Seven days in Florida

DI Men's Golf: LSU claims title

BRADENTON, Fla. -- Sun-soaked necks. Sweat-drenched uniforms. Eight rounds of golf. The 2015 NCAA championships are officially in the books at The Concession Golf Club, and the LSU Tigers are the winners for the first time in 60 years.

Winning this championship is a feat like no other. Including Thursday’s practice round, one very necessary as this course is not played often by many of this week’s contestants, the victor and runner up needed eight rounds of golf in seven days to decide the champion. Add in the Florida summer heat, and then it becomes a physical grind to see who can simply outlast who.

This year saw an extra round of 18 added to the tournament. When match play entered the equation in 2009, stroke play lasted for 54 holes to decide which 15 teams made the cut from 30 and, in turn, name the individual champion. This year, they extended it to 72 holes. How did that affect LSU?

“If you don’t play great,” LSU head coach Chuck Winstead said, “you’re not going to be around. Whether you play 54, 72, 36, 108. It doesn’t matter. ... They played phenomenal golf coming down the stretch. Same format -- nobody looked like they were tired. That was special.”

The opportunity each team has to rise victorious in the NCAA championship is second to none. If you can play your way into Monday’s Round of 15, you set yourself up for the race for eight. And in match play, if you get hot, it’s anyone’s ball game.

No. 5-ranked Southern California -- after taking down No. 4 Texas -- became the most recent team to knock off the No. 1 seed, this time it was the Illini. USC head coach Chris Zambri spoke of how difficult is was to win the sport's most coveted title, but he wouldn’t have it any other way.

“Match play is over-the-top exciting,” Zambri explained of the tournament’s format for the past seven years. “There has always been the debate on the pros and the cons. It’s just so fun and riveting. It’s a good thing, it’s more interesting.”

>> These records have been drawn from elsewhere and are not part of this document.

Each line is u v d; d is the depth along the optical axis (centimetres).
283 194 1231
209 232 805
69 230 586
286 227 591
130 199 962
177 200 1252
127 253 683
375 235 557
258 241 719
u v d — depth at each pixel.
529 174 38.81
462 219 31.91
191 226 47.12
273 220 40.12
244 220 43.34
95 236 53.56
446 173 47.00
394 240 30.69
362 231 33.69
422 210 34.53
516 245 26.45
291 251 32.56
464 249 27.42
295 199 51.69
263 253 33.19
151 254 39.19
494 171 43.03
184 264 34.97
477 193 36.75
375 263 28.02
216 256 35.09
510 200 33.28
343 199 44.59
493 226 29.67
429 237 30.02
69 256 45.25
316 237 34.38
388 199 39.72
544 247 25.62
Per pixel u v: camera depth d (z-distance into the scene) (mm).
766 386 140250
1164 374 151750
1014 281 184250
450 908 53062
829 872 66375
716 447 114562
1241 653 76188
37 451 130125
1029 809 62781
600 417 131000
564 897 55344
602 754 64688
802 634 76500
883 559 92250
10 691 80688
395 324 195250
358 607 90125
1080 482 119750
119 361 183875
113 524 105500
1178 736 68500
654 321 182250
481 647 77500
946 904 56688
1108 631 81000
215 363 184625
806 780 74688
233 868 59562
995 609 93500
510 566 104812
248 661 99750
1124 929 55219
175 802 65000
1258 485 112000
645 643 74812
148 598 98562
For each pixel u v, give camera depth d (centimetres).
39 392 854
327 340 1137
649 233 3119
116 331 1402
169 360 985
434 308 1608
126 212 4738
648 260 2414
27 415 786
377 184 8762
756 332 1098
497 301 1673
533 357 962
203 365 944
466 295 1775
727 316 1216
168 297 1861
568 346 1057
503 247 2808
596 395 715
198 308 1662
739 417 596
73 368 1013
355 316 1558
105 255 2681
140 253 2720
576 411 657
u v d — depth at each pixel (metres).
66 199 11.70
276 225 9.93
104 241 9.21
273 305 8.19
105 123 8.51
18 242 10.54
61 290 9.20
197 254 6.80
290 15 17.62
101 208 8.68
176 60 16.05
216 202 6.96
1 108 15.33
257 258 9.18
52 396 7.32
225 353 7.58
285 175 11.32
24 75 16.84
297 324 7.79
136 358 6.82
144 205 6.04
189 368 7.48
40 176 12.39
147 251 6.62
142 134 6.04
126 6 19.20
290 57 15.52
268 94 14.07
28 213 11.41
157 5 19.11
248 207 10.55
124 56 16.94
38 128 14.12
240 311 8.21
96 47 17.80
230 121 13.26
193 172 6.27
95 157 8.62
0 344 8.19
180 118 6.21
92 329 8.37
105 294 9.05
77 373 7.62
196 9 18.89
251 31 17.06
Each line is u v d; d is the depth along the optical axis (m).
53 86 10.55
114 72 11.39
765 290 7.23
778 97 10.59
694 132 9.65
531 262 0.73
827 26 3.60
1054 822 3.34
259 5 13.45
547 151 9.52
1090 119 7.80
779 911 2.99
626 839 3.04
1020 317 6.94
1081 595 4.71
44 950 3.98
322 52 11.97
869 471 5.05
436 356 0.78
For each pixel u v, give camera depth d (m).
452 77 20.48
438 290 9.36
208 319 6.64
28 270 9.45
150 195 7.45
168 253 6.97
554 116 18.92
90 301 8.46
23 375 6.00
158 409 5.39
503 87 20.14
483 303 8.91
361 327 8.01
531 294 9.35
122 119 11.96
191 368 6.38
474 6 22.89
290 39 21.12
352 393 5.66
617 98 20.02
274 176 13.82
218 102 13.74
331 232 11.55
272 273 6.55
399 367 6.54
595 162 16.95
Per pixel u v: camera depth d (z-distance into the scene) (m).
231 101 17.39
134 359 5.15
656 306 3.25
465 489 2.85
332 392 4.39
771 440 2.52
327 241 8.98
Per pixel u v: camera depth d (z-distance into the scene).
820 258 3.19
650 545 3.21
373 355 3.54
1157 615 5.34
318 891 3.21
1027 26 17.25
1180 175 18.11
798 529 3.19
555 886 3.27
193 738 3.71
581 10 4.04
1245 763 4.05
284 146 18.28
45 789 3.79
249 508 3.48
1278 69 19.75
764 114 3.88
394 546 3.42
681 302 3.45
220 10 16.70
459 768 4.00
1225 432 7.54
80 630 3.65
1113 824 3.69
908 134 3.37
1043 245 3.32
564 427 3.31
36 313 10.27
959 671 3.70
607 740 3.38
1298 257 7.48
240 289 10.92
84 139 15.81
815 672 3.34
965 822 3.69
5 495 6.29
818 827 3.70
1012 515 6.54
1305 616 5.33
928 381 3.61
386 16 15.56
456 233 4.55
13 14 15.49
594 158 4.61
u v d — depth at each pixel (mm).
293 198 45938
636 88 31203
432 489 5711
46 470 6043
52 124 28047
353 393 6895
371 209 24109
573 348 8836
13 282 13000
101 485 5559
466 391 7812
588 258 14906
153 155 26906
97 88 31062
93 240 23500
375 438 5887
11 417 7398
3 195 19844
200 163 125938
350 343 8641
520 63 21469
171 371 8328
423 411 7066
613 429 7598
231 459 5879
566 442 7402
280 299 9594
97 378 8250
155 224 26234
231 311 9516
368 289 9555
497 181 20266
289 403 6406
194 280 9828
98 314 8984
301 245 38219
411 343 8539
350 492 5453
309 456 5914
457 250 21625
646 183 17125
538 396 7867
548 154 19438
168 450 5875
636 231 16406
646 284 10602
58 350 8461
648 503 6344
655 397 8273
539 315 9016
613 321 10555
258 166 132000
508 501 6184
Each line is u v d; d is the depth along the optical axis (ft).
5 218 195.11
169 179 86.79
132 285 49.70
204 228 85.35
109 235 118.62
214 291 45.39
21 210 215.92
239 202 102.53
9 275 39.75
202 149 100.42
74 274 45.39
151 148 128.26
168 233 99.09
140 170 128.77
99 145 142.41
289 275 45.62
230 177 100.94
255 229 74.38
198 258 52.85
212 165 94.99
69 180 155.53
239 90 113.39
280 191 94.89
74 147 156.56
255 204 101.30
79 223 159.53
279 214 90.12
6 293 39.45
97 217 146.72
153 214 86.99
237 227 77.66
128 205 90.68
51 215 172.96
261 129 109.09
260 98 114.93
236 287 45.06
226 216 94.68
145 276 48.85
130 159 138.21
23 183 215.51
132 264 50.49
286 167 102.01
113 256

LSU also had no easy path to the finals as the No. 7-ranked team entering match play. The Tigers first took down the Hunter Stewart-led No. 2 Vanderbilt Commodores and then the No. 3-ranked Georgia Bulldogs.

“I don't think the seeding makes a bit of difference at all to be honest,” LSU senior Stewart Jolly said. “The eight that make match play are playing the best at that moment and time. They’re a bunch of really, really good teams, and all the teams that make match play are playing great.”

They say professional golf is becoming a young man’s game. That was also evident in the tournament as new faces crept into the spotlight. The Illini charged to the top of the stroke-play leaderboard behind the play of two superb freshman in Dylan Meyer and Nick Hardy. Hardy put the Illini in the semifinals behind his match-deciding putt against UCLA on a very difficult 18th green.

“My freshman,” Illinois head coach Mike Small said. “I want them to learn. Win or lose, I want them to learn. I think they both did. In that position [Meyer was fourth and Hardy was the fifth in their quarterfinals victory against UCLA] Dylan played pretty well and learned something, and Nick by all means learned a lot.”

Small’s confidence is so strong in his future Illinois mainstays that he jokingly promoted Meyer and Hardy after stroke play.

“I changed that last night,” Small said. “I told them they're sophomores now.”

Despite senior Eric Sugimoto playing strongly for USC all week, the championship saw a changing of the guard of the Trojans. Sophomore Rico Hoey is quickly becoming the familiar face for USC, while freshman Sean Crocker and Jonah Texeira played well beyond their years, and now have the experience of seasoned veterans leading their program to its first finals appearance.

This year’s golf championships came to an end and did not see the nation’s No. 1-ranked Florida State Seminoles make it to the match play round. It didn’t see the nation’s top golfer (Stanford’s Maverick McNealy) nor Georgia Tech’s Ollie Schniederjans (last year’s individual runner up and considered the top amateur in golf) compete for the individual championship. Instead LSU won its first championship in 60 years and saw SMU’s Bryson Dechambeau -- ranked 28th in the field -- hoist the individual crown.

We learned what we already knew about college golf this past week: you can expect the unexpected. And in regards to the heat and grind of a long tournament, now-champion head coach Winstead said it best:

“It’s the national championship. Tired doesn't work.”